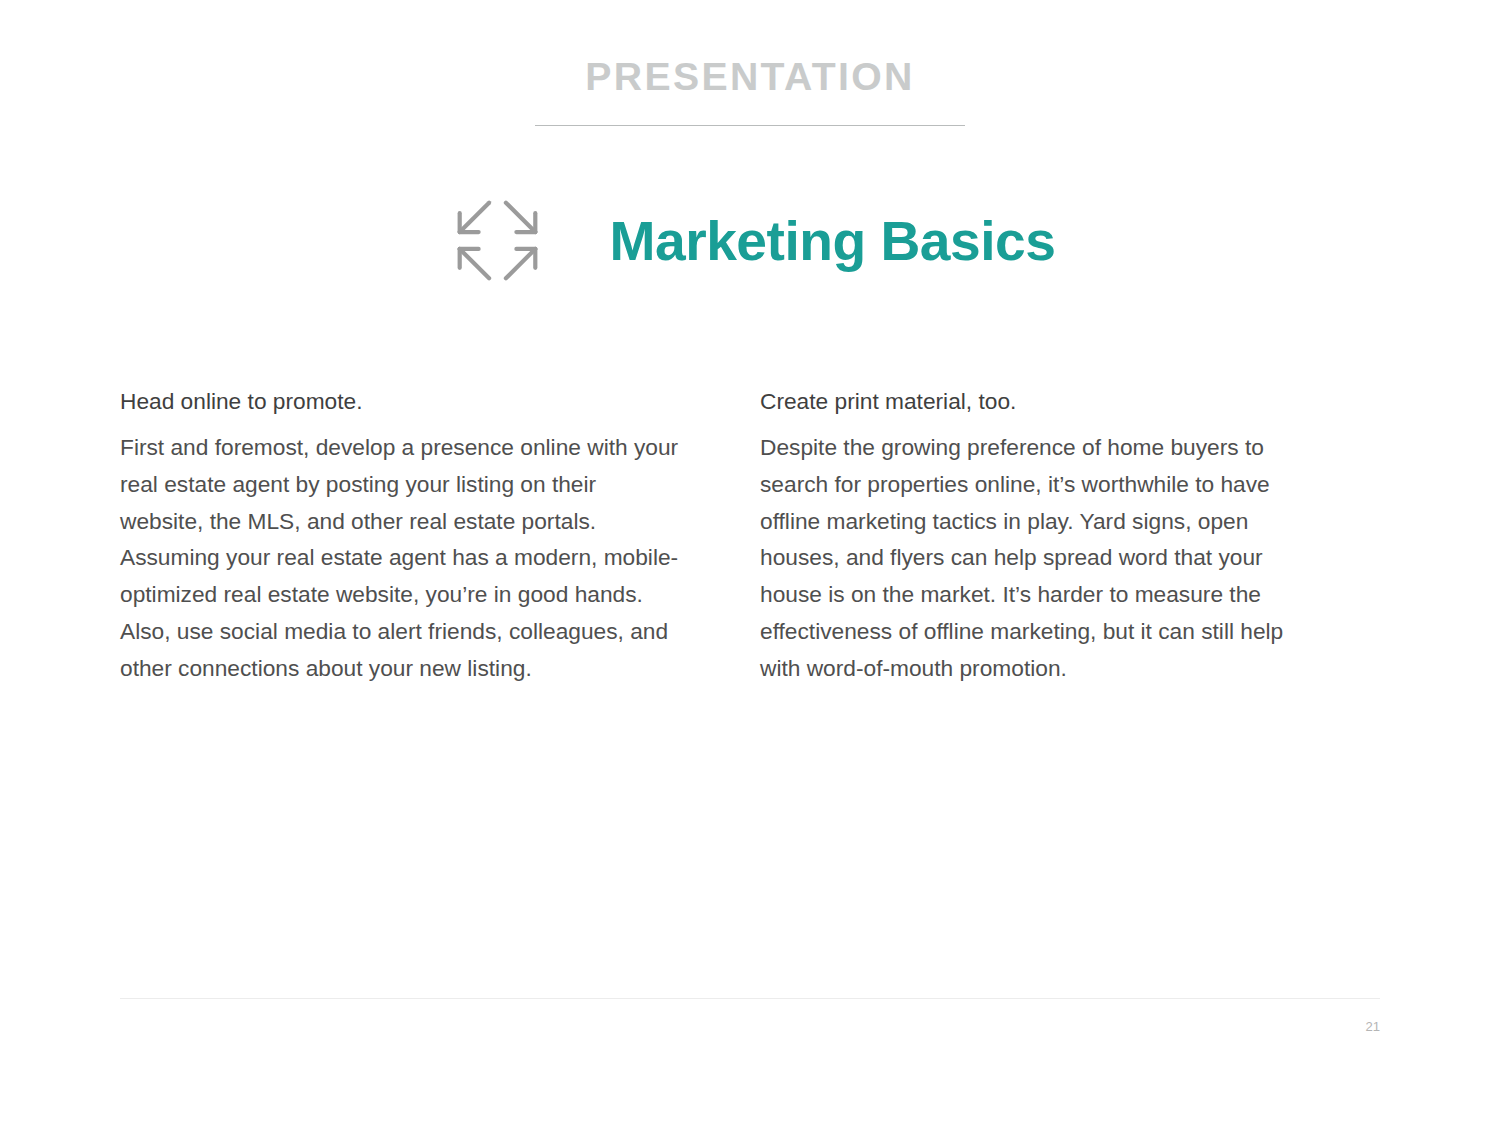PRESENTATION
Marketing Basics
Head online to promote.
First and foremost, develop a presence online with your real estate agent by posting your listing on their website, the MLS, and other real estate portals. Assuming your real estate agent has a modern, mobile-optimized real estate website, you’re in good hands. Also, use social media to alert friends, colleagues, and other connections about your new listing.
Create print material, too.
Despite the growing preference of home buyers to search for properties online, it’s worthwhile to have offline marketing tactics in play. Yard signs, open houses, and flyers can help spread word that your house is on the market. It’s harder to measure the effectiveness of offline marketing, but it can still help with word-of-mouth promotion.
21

+++

WORK TO BE COMPLETED
If a line in the records contains the word "with", copy it.

ANSWER BELOW
First and foremost, develop a presence online with your real estate agent by posting your listing on their website, the MLS, and other real estate portals. Assuming your real estate agent has a modern, mobile-optimized real estate website, you’re in good hands. Also, use social media to alert friends, colleagues, and other connections about your new listing.
Despite the growing preference of home buyers to search for properties online, it’s worthwhile to have offline marketing tactics in play. Yard signs, open houses, and flyers can help spread word that your house is on the market. It’s harder to measure the effectiveness of offline marketing, but it can still help with word-of-mouth promotion.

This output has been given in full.